Emotional abuse of children during and after divorce proceedings is one of the most insidious and common problems we hear about from co-parents who contact us via CoParenting101.org. Emotional abuse is generally more difficult to prove than physical abuse, and family court judges and lawyers who have seen it all know that such charges can be slippery and easily thrown around by divorcing parents, without merit. To some extent, they expect embattled divorcing parents to make damning but ultimately unfounded accusations against each other in an attempt to emerge as the better parent and "win" in the divorce. (This is why children's issues have no place in an arena that by definition seeks to identify a "win" and a "loser." But that's a different rant for a different day.) The result can be that accusations of emotional abuse are minimized, not thoroughly investigated, or dismissed outright.

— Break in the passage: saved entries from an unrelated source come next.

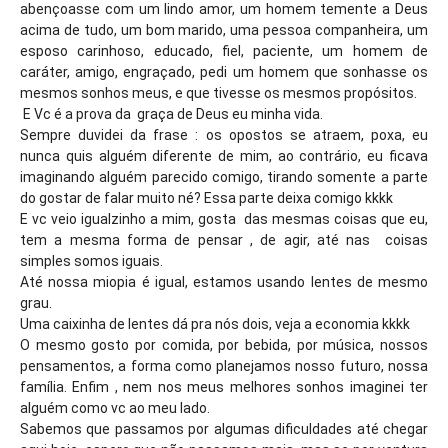
abençoasse com um lindo amor, um homem temente a Deus
acima de tudo, um bom marido, uma pessoa companheira, um
esposo carinhoso, educado, fiel, paciente, um homem de
caráter, amigo, engraçado, pedi um homem que sonhasse os
mesmos sonhos meus, e que tivesse os mesmos propósitos.
E Vc é a prova da graça de Deus eu minha vida.
Sempre duvidei da frase : os opostos se atraem, poxa, eu
nunca quis alguém diferente de mim, ao contrário, eu ficava
imaginando alguém parecido comigo, tirando somente a parte
do gostar de falar muito né? Essa parte deixa comigo kkkk
E vc veio igualzinho a mim, gosta das mesmas coisas que eu,
tem a mesma forma de pensar , de agir, até nas coisas
simples somos iguais.
Até nossa miopia é igual, estamos usando lentes de mesmo
grau.
Uma caixinha de lentes dá pra nós dois, veja a economia kkkk
O mesmo gosto por comida, por bebida, por música, nossos
pensamentos, a forma como planejamos nosso futuro, nossa
família. Enfim , nem nos meus melhores sonhos imaginei ter
alguém como vc ao meu lado.
Sabemos que passamos por algumas dificuldades até chegar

So when accusations of emotional abuse do have merit, the parent making the charge may face an uphill battle to have his/her concerns about the children's well-being taken seriously.
Narcissists are amongst those who emotionally abuse children during and after divorce. Narcissism is "the personality trait of egotism, vanity, conceit, or simple selfishness." While Freud argued that "healthy narcissism" is essential to normal human development, high levels of narcissism are manifested pathologically as narcissistic personality disorder. While co-parents shouldn't invest themselves in trying to diagnose their exes, understanding their personality traits or potential disorders can be useful in learning how to deal with them constructively and in ways that benefit the children.